The uprising accelerated political negotiations leading to the Anglo-Iraqi Treaty of 1922, wherein the United Kingdom transferred civil authority to a Hashemite monarchy headed by Faisal I of Iraq under a League of Nations mandate with British military guarantees. Debates in Paris and London over sovereignty involved diplomats who had shaped postwar settlements at San Remo and Versailles, while regional players like Kingdom of Hejaz and leaders such as Sharif Hussein bin Ali monitored outcomes. The treaty established British rights over foreign affairs and military basing that would shape subsequent crises, including later crises like the 1930 Anglo-Iraqi Treaty and alignments during World War II.

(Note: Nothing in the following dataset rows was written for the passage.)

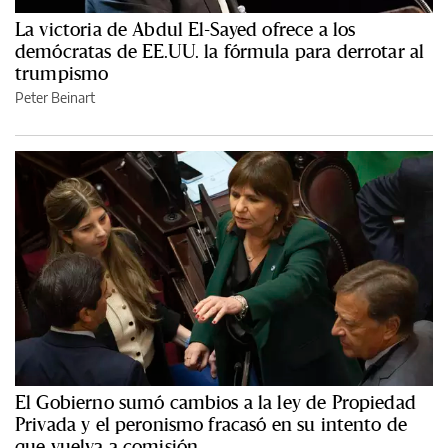
La victoria de Abdul El-Sayed ofrece a los
demócratas de EE.UU. la fórmula para derrotar al
trumpismo
Peter Beinart
El Gobierno sumó cambios a la ley de Propiedad
Privada y el peronismo fracasó en su intento de
que vuelva a comisión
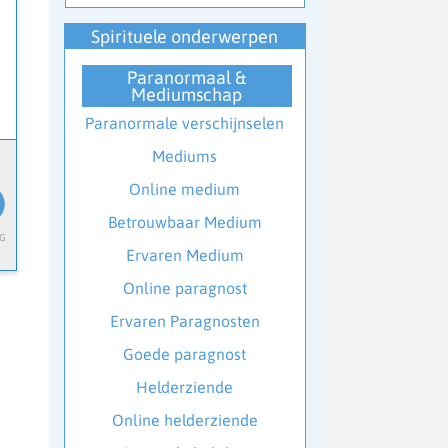
Spirituele onderwerpen
Paranormaal &
Mediumschap
Paranormale verschijnselen
Mediums
Online medium
Betrouwbaar Medium
Ervaren Medium
Online paragnost
Ervaren Paragnosten
Goede paragnost
Helderziende
Online helderziende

The revolt and its suppression disrupted trade in Basra and Mosul and aggravated postwar famines and epidemics exacerbated by wartime blockades and the collapse of Ottoman commercial networks. Destruction of village resources, requisitioning of livestock by both sides, and punitive fines imposed by British authorities harmed agrarian economies along the Tigris and Euphrates floodplains. Urban unemployment in Baghdad and merchant losses in Karbala intensified social strains, while sectarian solidarities—especially among Shiʿa communities—reshaped networks of patronage and clerical influence, affecting later Iraqi political alignments and reform efforts.
Scholars frame the uprising variously as a proto-nationalist struggle tied to Arab nationalism, as a tribal and sectarian reaction to foreign imposition, and as an episode illustrating imperial crisis management and early air control doctrine. Historians referencing archives from London, Baghdad, and regional centers debate the revolt's coherence, the role of leaders such as Shaikh Mahmud Barzanji versus urban nationalists linked to Faisal I of Iraq, and the impact on British colonial policy exemplified in studies comparing Mesopotamia to other mandates like Palestine Mandate. The revolt influenced subsequent Iraqi politics, contributed to nationalist narratives celebrated in later historiography, and remains a focal point in analyses of modern Iraq state formation and Anglo‑Arab relations.